Before the AACRAO SEM Conference in 2018, SUNY Morrisville faced declining enrollment, sub-par retention and graduation rates, little understanding of the competitive marketplace, and a paucity of data about their students. 

Fortunately, a group of academic leaders, EM staff and faculty decided that sending a large team to AACRAO SEM might turn things around.  To save resources, the team drove from upstate New York to D.C. in a minivan, subsequently experienced a flat tire that was fixed by group effort, and bonded through their hours on the road to DC and back. 

They also took full advantage of all that the AACRAO SEM Conference had to offer – workshops and sessions and team meetings and coaching.

What a difference a year makes

The group that traveled to D.C. formed the core of an executive SEM campus team and set about making changes. Just a year later, the team has accomplished and learned enough to share with conference participants “Practical Ways to Enhance SEM Participation.”

This session told their story of the past year and provided many practical tips for institutions that are embarking on creating a campus-wide SEM culture.  Here are six.

1. Buy-in. First, it’s important to start at the top and get support from the executive officers of the University.  

2. Assessment. The next step is to create a sense of urgency by “gently” raising a mirror to faculty and staff.  
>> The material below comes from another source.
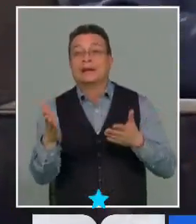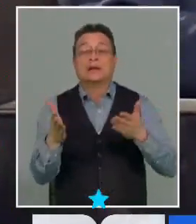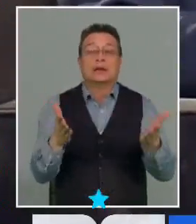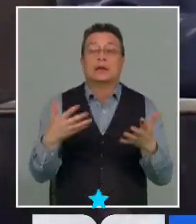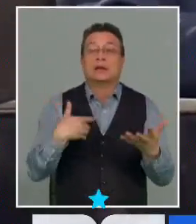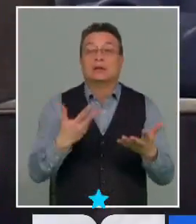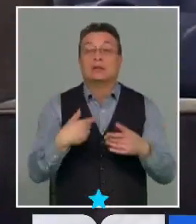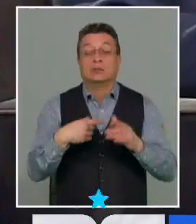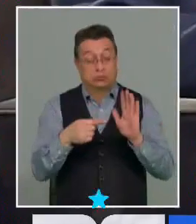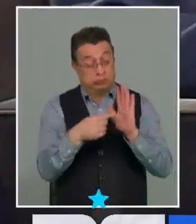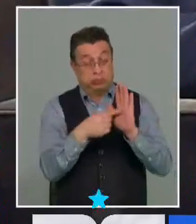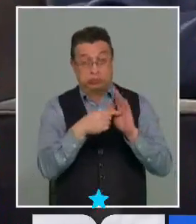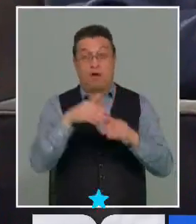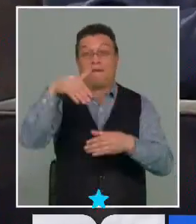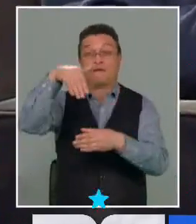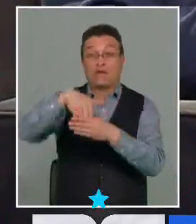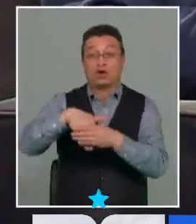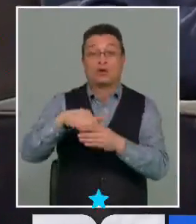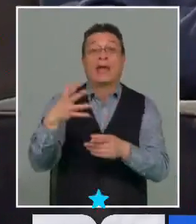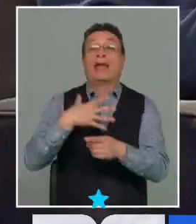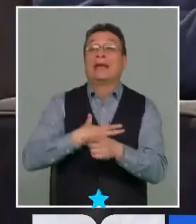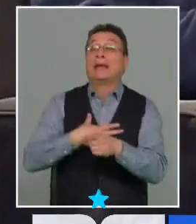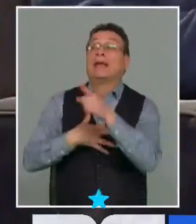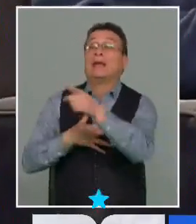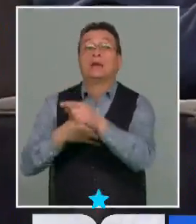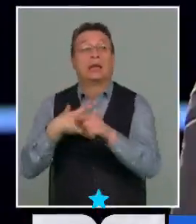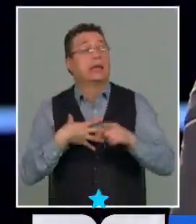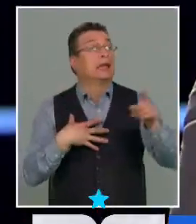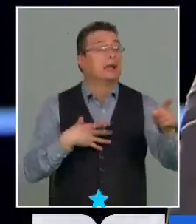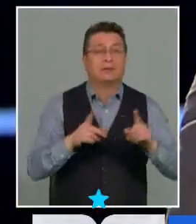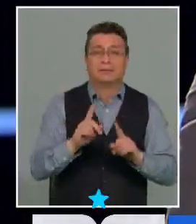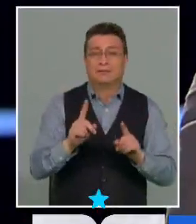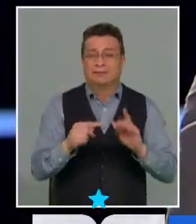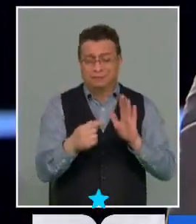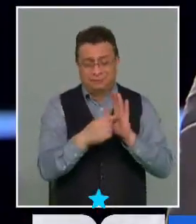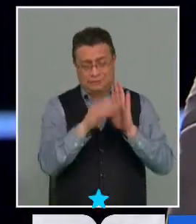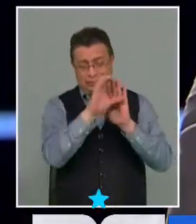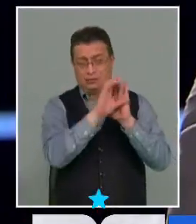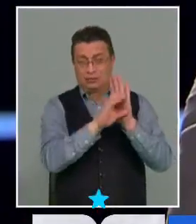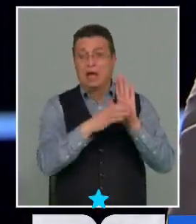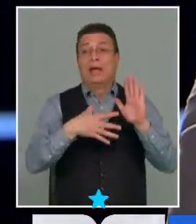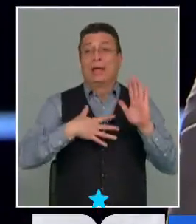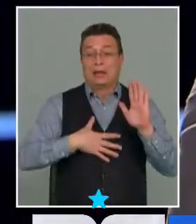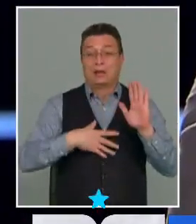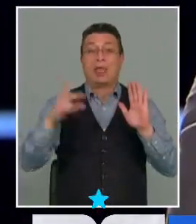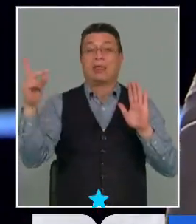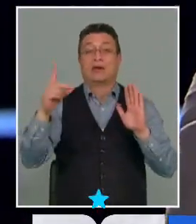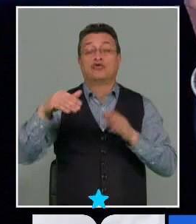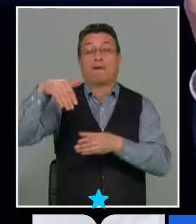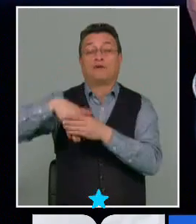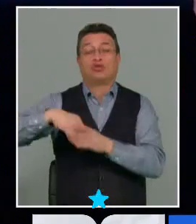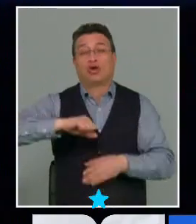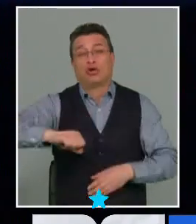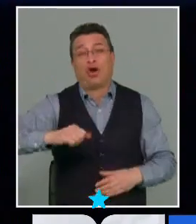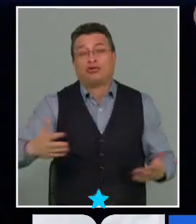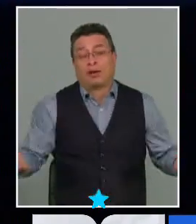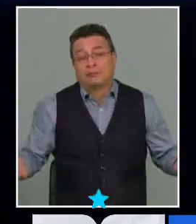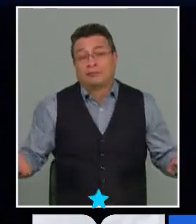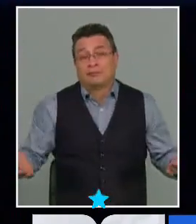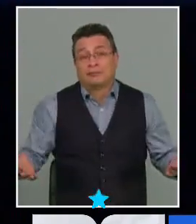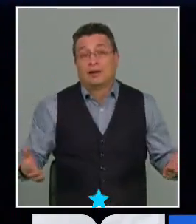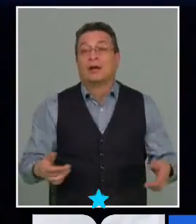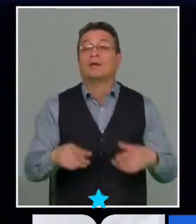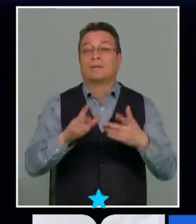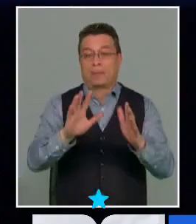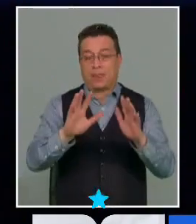el texto que vamos a ir a votar no es que lo que querían uno querían otro porque aquí hay cuestiones que queríamos y la derecha votó en contra déjeme hacer un punto para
3. Context and communication. Morrisville also learned that framing the narrative differently for different audiences was important.  

4. Analytics. Data, data and more data about the institution and its competitors is key. Metrics that compared high school preparation, retention and graduation rates, price, and cohort default rate with Morrisville’s chief competitors were especially compelling to the President’s cabinet — and easily understood by academic staff and faculty leaders.  

5. Application. The SEM campus leaders were also careful to translate enrollment information into dollars, e.g. the value of a student retained in both financial and mission terms.  They also often use the faculty on the executive SEM team to present to other faculty members.

6. Accessibility. Morrisville was also careful to explain SEM terms in practical English and avoid EM lingo and jargon (e.g. yield and melt), particularly as they rolled out and obtained buy-in for the early alert tool for student success.  

Within the first year, over 90% of faculty were using the system.  They leaned into any frustrations on the part of the faculty, addressing questions and complaints as well as explaining rationale along the way.  Data are now being shared across campus regarding student choice (and reasons) in the admission process, retention and degree progress by program, and factors that might lead to attrition.  Their next steps are to present the data in more user-friendly and visual ways to further gain understanding among faculty and academic and student affairs staff.  

Dream big and visualize

The Morrisville SEM team realized that it was critical to put forth a positive and very clear vision of what enrollment success would look like for their campus.  Painting a picture of a fully-engaged campus, more robust enrollment of new students, and increases persistence and graduation has led to their successful roadmap. 

What a difference a long van ride, a great conference, and year can make!